What is a Notary? A Notary Public (also called a Notary) is a practicing attorney with an additional qualification who has been admitted by the High Court. As a result of such they have been given statutory and common law powers to prepare and attest certain specialized legal documents, administer oaths and perform other wide-ranging administrative functions of a national and international nature.
The office of a public notary is the highest office of trust. It has a long and distinguished history. The office has its origin in the civil institutions of ancient Rome. Public officials, called Scribae, rose in rank from being mere recorders of judicial proceedings, copiers and transcribers, to a learned profession prominent in private and public affairs.
What do Notaries do? The functions of notaries specifically include the preparation and witnessing of certain types of specialized documents including documents for use internationally, deeds for registration in various public offices, wills and powers of attorney, the administering of oaths, witnessing signatures on affidavits, statutory declarations, the certification of copy documents, the noting and protesting of bills of exchange, and the preparation of ships’ protests.
Nash & Co offers notarial services in relation to the following documents:
- Powers of attorney
- Notarial bonds
- Antenuptial contracts (An Antenuptial contract is an essential document that, under South African law, determines whether your marriage will exist in community of property or out of community of property, with or without the accrual system)
- Long and short term lease agreements
- Witnessing the execution of documents and verifying the authenticity of signatures
- Authenticating copies of documents
- Shipping protests
- Arranging Apostille certificates
- Legalizing documents for use abroad in terms of foreign and/or international law, which includes The Hague Convention Abolishing the Requirements of Legalisation for Foreign Public Documents (“The Hague Convention”)
What is an Antenuptial Contract?
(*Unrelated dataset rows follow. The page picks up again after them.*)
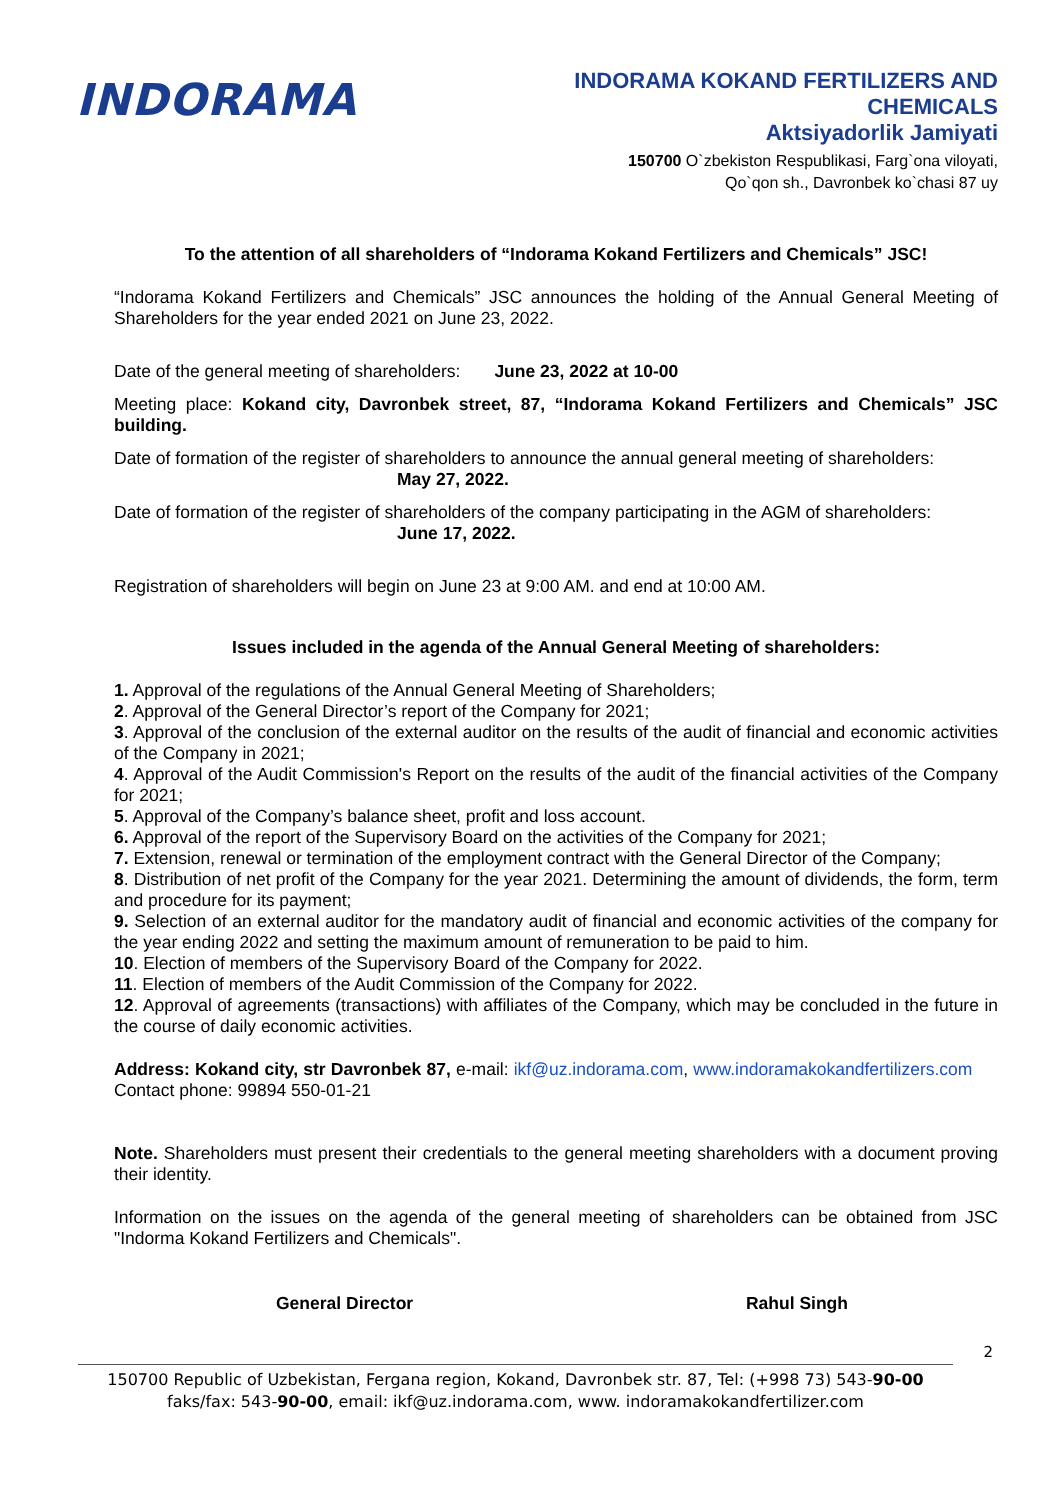INDORAMA
INDORAMA KOKAND FERTILIZERS AND
CHEMICALS
Aktsiyadorlik Jamiyati
150700 O`zbekiston Respublikasi, Farg`ona viloyati,
Qo`qon sh., Davronbek ko`chasi 87 uy
To the attention of all shareholders of “Indorama Kokand Fertilizers and Chemicals” JSC!
“Indorama Kokand Fertilizers and Chemicals” JSC announces the holding of the Annual General Meeting of Shareholders for the year ended 2021 on June 23, 2022.
Date of the general meeting of shareholders: June 23, 2022 at 10-00
Meeting place: Kokand city, Davronbek street, 87, “Indorama Kokand Fertilizers and Chemicals” JSC building.
Date of formation of the register of shareholders to announce the annual general meeting of shareholders:
May 27, 2022.
Date of formation of the register of shareholders of the company participating in the AGM of shareholders:
June 17, 2022.
Registration of shareholders will begin on June 23 at 9:00 AM. and end at 10:00 AM.
Issues included in the agenda of the Annual General Meeting of shareholders:
1. Approval of the regulations of the Annual General Meeting of Shareholders;
2. Approval of the General Director’s report of the Company for 2021;
3. Approval of the conclusion of the external auditor on the results of the audit of financial and economic activities of the Company in 2021;
4. Approval of the Audit Commission's Report on the results of the audit of the financial activities of the Company for 2021;
5. Approval of the Company’s balance sheet, profit and loss account.
6. Approval of the report of the Supervisory Board on the activities of the Company for 2021;
7. Extension, renewal or termination of the employment contract with the General Director of the Company;
8. Distribution of net profit of the Company for the year 2021. Determining the amount of dividends, the form, term and procedure for its payment;
9. Selection of an external auditor for the mandatory audit of financial and economic activities of the company for the year ending 2022 and setting the maximum amount of remuneration to be paid to him.
10. Election of members of the Supervisory Board of the Company for 2022.
11. Election of members of the Audit Commission of the Company for 2022.
12. Approval of agreements (transactions) with affiliates of the Company, which may be concluded in the future in the course of daily economic activities.
Address: Kokand city, str Davronbek 87, e-mail: ikf@uz.indorama.com, www.indoramakokandfertilizers.com Contact phone: 99894 550-01-21
Note. Shareholders must present their credentials to the general meeting shareholders with a document proving their identity.
Information on the issues on the agenda of the general meeting of shareholders can be obtained from JSC "Indorma Kokand Fertilizers and Chemicals".
General Director Rahul Singh
2
150700 Republic of Uzbekistan, Fergana region, Kokand, Davronbek str. 87, Tel: (+998 73) 543-90-00
faks/fax: 543-90-00, email: ikf@uz.indorama.com, www. indoramakokandfertilizer.com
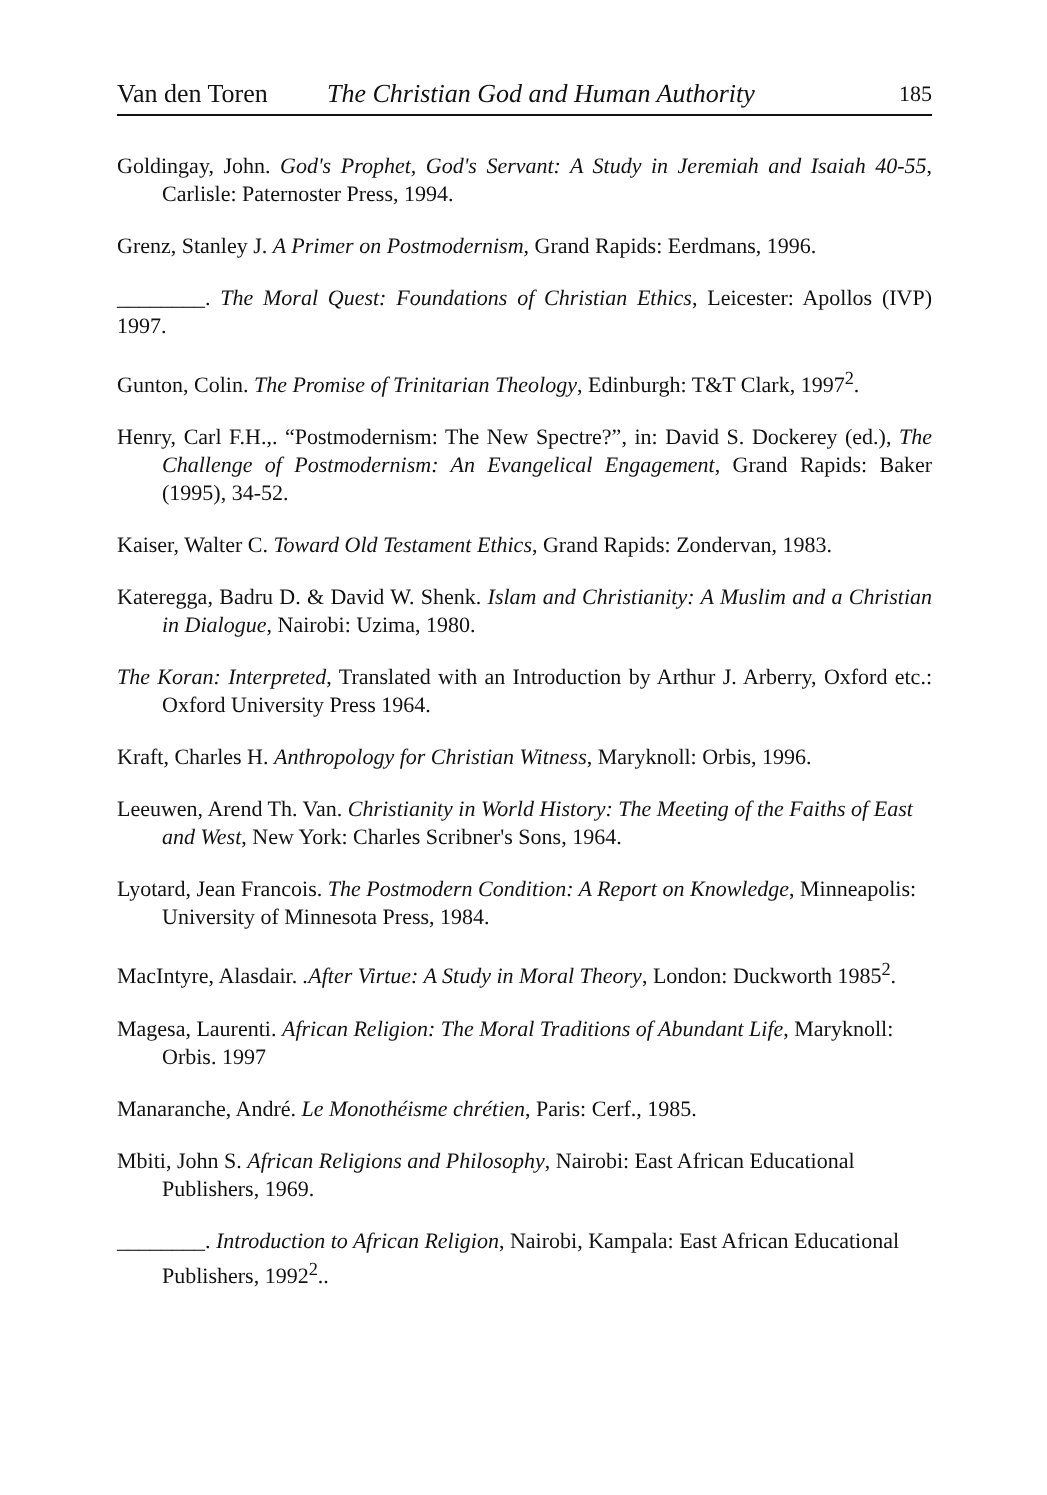Van den Toren The Christian God and Human Authority 185
Goldingay, John. God's Prophet, God's Servant: A Study in Jeremiah and Isaiah 40-55, Carlisle: Paternoster Press, 1994.
Grenz, Stanley J. A Primer on Postmodernism, Grand Rapids: Eerdmans, 1996.
________. The Moral Quest: Foundations of Christian Ethics, Leicester: Apollos (IVP) 1997.
Gunton, Colin. The Promise of Trinitarian Theology, Edinburgh: T&T Clark, 1997<sup>2</sup>.
Henry, Carl F.H.,. “Postmodernism: The New Spectre?”, in: David S. Dockerey (ed.), The Challenge of Postmodernism: An Evangelical Engagement, Grand Rapids: Baker (1995), 34-52.
Kaiser, Walter C. Toward Old Testament Ethics, Grand Rapids: Zondervan, 1983.
Kateregga, Badru D. & David W. Shenk. Islam and Christianity: A Muslim and a Christian in Dialogue, Nairobi: Uzima, 1980.
The Koran: Interpreted, Translated with an Introduction by Arthur J. Arberry, Oxford etc.: Oxford University Press 1964.
Kraft, Charles H. Anthropology for Christian Witness, Maryknoll: Orbis, 1996.
Leeuwen, Arend Th. Van. Christianity in World History: The Meeting of the Faiths of East and West, New York: Charles Scribner's Sons, 1964.
Lyotard, Jean Francois. The Postmodern Condition: A Report on Knowledge, Minneapolis: University of Minnesota Press, 1984.
MacIntyre, Alasdair. .After Virtue: A Study in Moral Theory, London: Duckworth 1985<sup>2</sup>.
Magesa, Laurenti. African Religion: The Moral Traditions of Abundant Life, Maryknoll: Orbis. 1997
Manaranche, André. Le Monothéisme chrétien, Paris: Cerf., 1985.
Mbiti, John S. African Religions and Philosophy, Nairobi: East African Educational Publishers, 1969.
________. Introduction to African Religion, Nairobi, Kampala: East African Educational Publishers, 1992<sup>2</sup>..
A contract entered into prior to marriage with the purpose of regulating the terms and conditions of the marriage. The parties to an antenuptial contract are the prospective spouses. Only prospective spouses that are free to marry each other or enter into a same-sex civil union may enter into an antenuptial contract.
Why is an Antenuptial Contract important? If your spouse becomes indebted, to protect yourself against your spouses' creditors, it is important that you have an antenuptial contract that is registered at the Deeds Registry.
When must an Antenuptial Contract be entered into? The antenuptial contract must be signed prior to the marriage and registered within three months after signature.
Securing your future through this important document offers a number of benefits by, for example:
- Preventing your intended marriage from automatically being in community of property
- Offering transparency in your relationship by recording the rights, duties and consequences (legal and proprietary) of your marriage
- Preventing unnecessary disputes with your spouse down the line
Nash & Co offers a fully comprehensive service to local and foreign couples which includes the following:
- An initial one-hour consultation at our offices
- Drafting a tailor-made antenuptial contract
- A follow up consultation to sign the contract
- A letter for your marriage officer confirming that a contract has been executed
- Lodging the contract at the Deeds Office
- Notifying you that the contract has been registered and providing you with a scanned copy of it
In addition, we strongly recommend that couples consider executing a will together with their Antenuptial Contract.